Donations to our 501C-3 are tax-deductible expenses that can reduce your taxable income and lower your tax bill.
For example, a donation to Habitat through your IRA can help reduce your taxable income. If you’re 70.5 or older, you’re eligible to make a qualified charitable distribution directly from your IRA. You can carry the excess over to subsequent tax years if your gifts exceed these thresholds. Excess contributions can be carried over for a maximum of five years.
Help us work towards a world where everyone has a decent place to call home.
Not to leave you empty-handed, here are some tips to help you in this tax season.
How to Claim a Deduction
You can claim a tax deduction for charitable giving on Schedule A.2 The total of Schedule A then transfers to line 9 of the new 2019 Form 1040. You’d claim the total of your Schedule A deductions in lieu of claiming the standard deduction. You can’t both itemize and claim the standard deduction as well.3
The schedule isn’t just for claiming charitable donations. It includes and calculates all itemized deductions you’re eligible for. Other possible itemized deductions include things like medical and dental expenses you paid for yourself or your dependents over the course of the year, including many insurance premiums. They also include state and local taxes you might have paid and home mortgage interest.
Rules for Claiming the Charitable Contribution Deduction
The IRS imposes several rules for claiming a deduction for charitable contributions:
You must actually donate cash or property. A pledge or promise to donate is not deductible unless and until you actually pay.
You must contribute to a qualified tax-exempt organization. Charities will let you know if they have 501(c)(3) tax-exempt status, but some organizations, including churches and other religious organizations, are not required to obtain 501(c)(3) status from the IRS. They count as qualified charities regardless, as do certain trusts and non-profit volunteer fire companies. The IRS provides a search tool so you can check the status of an organization you’re considering donating to, or check with a tax professional.
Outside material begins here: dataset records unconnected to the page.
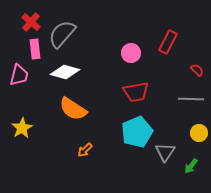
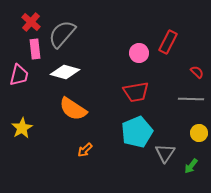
pink circle: moved 8 px right
red semicircle: moved 2 px down
gray triangle: moved 1 px down
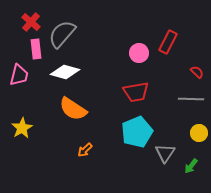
pink rectangle: moved 1 px right
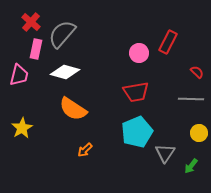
pink rectangle: rotated 18 degrees clockwise
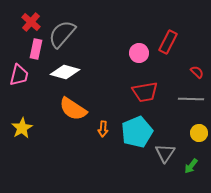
red trapezoid: moved 9 px right
orange arrow: moved 18 px right, 21 px up; rotated 42 degrees counterclockwise
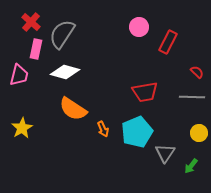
gray semicircle: rotated 8 degrees counterclockwise
pink circle: moved 26 px up
gray line: moved 1 px right, 2 px up
orange arrow: rotated 28 degrees counterclockwise
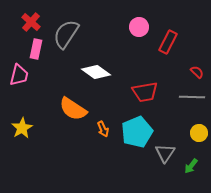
gray semicircle: moved 4 px right
white diamond: moved 31 px right; rotated 20 degrees clockwise
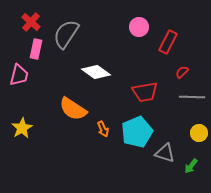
red semicircle: moved 15 px left; rotated 88 degrees counterclockwise
gray triangle: rotated 45 degrees counterclockwise
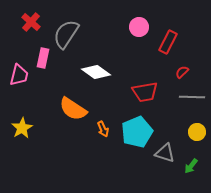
pink rectangle: moved 7 px right, 9 px down
yellow circle: moved 2 px left, 1 px up
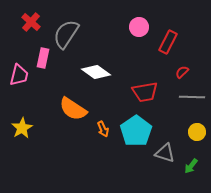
cyan pentagon: moved 1 px left, 1 px up; rotated 12 degrees counterclockwise
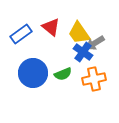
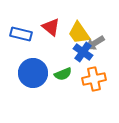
blue rectangle: rotated 50 degrees clockwise
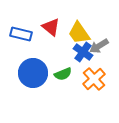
gray arrow: moved 4 px right, 3 px down
orange cross: rotated 30 degrees counterclockwise
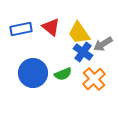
blue rectangle: moved 5 px up; rotated 25 degrees counterclockwise
gray arrow: moved 4 px right, 2 px up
You must meet several recordkeeping requirements. This includes saving canceled checks, acknowledgment letters from the charity or charities, and sometimes appraisals that confirm the value of a donated property.
Keeping Records of Your Donation
Your written records must indicate the name of the charitable organization, the date of your contribution, and the amount that you gave. Canceled checks work well because the name of the charity, the date, and the amount of the gift all appear there. Bank statements are good, too, when they show a gift paid by debit card, and credit card statements work when they show this same information.
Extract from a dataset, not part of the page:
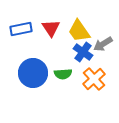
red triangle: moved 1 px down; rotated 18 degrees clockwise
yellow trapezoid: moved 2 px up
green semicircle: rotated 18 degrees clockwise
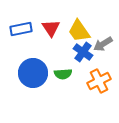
orange cross: moved 5 px right, 2 px down; rotated 15 degrees clockwise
Charitable organizations will often provide donors with written letters of acknowledgment or receipts. The IRS can disallow charitable donations of $250 or more if you don’t have a written acknowledgment from the charity to document your gift, in addition to your other records.
Tips for Donating Non-Cash Items
- Make a list describing the items you’re going to give away.
- Consider taking pictures of your donations.
- You can prepare your own receipt to prove the tax-deductible donation.
- Obtain a written appraisal if you’re donating property worth more than $5,000.
You must be able to substantiate the fair market value of goods or property you donate, including vehicles, boats, or even planes, and you’ll need a written acknowledgment from the charity for this type of gift as well. You must fill out Form 8283 and include it with your tax return if the property is worth more than $500.
What’s Not Deductible
- Gifts made to political parties, political campaigns, or political action committees
- Gifts donated to individual people
- Contributions to labor unions, chambers of commerce, or business associations
- Contributions to for-profit schools and hospitals
- Contributions to foreign governments
That still allows for a lot of charitable giving to whittle away at your tax liability.